- [Task prompt]
Return every one of the following records line for line, keeping every character, space, and symbol unchanged.

- [Raw data]
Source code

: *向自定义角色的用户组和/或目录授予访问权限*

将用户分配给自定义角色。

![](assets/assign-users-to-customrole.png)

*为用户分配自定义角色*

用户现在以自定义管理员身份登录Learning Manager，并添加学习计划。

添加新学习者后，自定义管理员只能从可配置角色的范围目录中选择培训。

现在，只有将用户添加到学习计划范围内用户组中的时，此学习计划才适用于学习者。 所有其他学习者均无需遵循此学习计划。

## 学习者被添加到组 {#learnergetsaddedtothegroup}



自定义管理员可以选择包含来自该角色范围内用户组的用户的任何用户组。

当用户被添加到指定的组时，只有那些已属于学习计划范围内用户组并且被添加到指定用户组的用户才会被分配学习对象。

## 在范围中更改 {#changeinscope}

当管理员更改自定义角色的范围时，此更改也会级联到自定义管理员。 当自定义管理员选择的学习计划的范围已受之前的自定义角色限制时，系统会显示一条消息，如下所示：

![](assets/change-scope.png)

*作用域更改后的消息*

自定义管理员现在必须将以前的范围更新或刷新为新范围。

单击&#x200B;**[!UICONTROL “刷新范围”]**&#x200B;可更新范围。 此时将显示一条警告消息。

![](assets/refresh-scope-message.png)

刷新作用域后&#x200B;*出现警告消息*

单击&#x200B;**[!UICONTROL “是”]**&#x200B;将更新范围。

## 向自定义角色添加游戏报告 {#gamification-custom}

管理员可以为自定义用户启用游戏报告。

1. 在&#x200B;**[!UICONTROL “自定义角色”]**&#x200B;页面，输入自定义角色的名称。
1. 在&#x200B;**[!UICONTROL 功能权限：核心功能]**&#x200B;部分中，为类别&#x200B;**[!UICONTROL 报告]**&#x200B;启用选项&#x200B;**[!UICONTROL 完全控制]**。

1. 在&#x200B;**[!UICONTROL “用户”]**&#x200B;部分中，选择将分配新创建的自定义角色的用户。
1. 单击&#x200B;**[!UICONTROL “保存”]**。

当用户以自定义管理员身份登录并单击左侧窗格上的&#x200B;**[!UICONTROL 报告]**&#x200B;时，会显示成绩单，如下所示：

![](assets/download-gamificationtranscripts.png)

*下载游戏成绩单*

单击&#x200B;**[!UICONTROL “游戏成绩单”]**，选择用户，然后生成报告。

- [Solution]
Source code

: *向自定义角色的用户组和/或目录授予访问权限*

将用户分配给自定义角色。

![](assets/assign-users-to-customrole.png)

*为用户分配自定义角色*

用户现在以自定义管理员身份登录Learning Manager，并添加学习计划。

添加新学习者后，自定义管理员只能从可配置角色的范围目录中选择培训。

现在，只有将用户添加到学习计划范围内用户组中的时，此学习计划才适用于学习者。 所有其他学习者均无需遵循此学习计划。

## 学习者被添加到组 {#learnergetsaddedtothegroup}



自定义管理员可以选择包含来自该角色范围内用户组的用户的任何用户组。

当用户被添加到指定的组时，只有那些已属于学习计划范围内用户组并且被添加到指定用户组的用户才会被分配学习对象。

## 在范围中更改 {#changeinscope}

当管理员更改自定义角色的范围时，此更改也会级联到自定义管理员。 当自定义管理员选择的学习计划的范围已受之前的自定义角色限制时，系统会显示一条消息，如下所示：

![](assets/change-scope.png)

*作用域更改后的消息*

自定义管理员现在必须将以前的范围更新或刷新为新范围。

单击&#x200B;**[!UICONTROL “刷新范围”]**&#x200B;可更新范围。 此时将显示一条警告消息。

![](assets/refresh-scope-message.png)

刷新作用域后&#x200B;*出现警告消息*

单击&#x200B;**[!UICONTROL “是”]**&#x200B;将更新范围。

## 向自定义角色添加游戏报告 {#gamification-custom}

管理员可以为自定义用户启用游戏报告。

1. 在&#x200B;**[!UICONTROL “自定义角色”]**&#x200B;页面，输入自定义角色的名称。
1. 在&#x200B;**[!UICONTROL 功能权限：核心功能]**&#x200B;部分中，为类别&#x200B;**[!UICONTROL 报告]**&#x200B;启用选项&#x200B;**[!UICONTROL 完全控制]**。

1. 在&#x200B;**[!UICONTROL “用户”]**&#x200B;部分中，选择将分配新创建的自定义角色的用户。
1. 单击&#x200B;**[!UICONTROL “保存”]**。

当用户以自定义管理员身份登录并单击左侧窗格上的&#x200B;**[!UICONTROL 报告]**&#x200B;时，会显示成绩单，如下所示：

![](assets/download-gamificationtranscripts.png)

*下载游戏成绩单*

单击&#x200B;**[!UICONTROL “游戏成绩单”]**，选择用户，然后生成报告。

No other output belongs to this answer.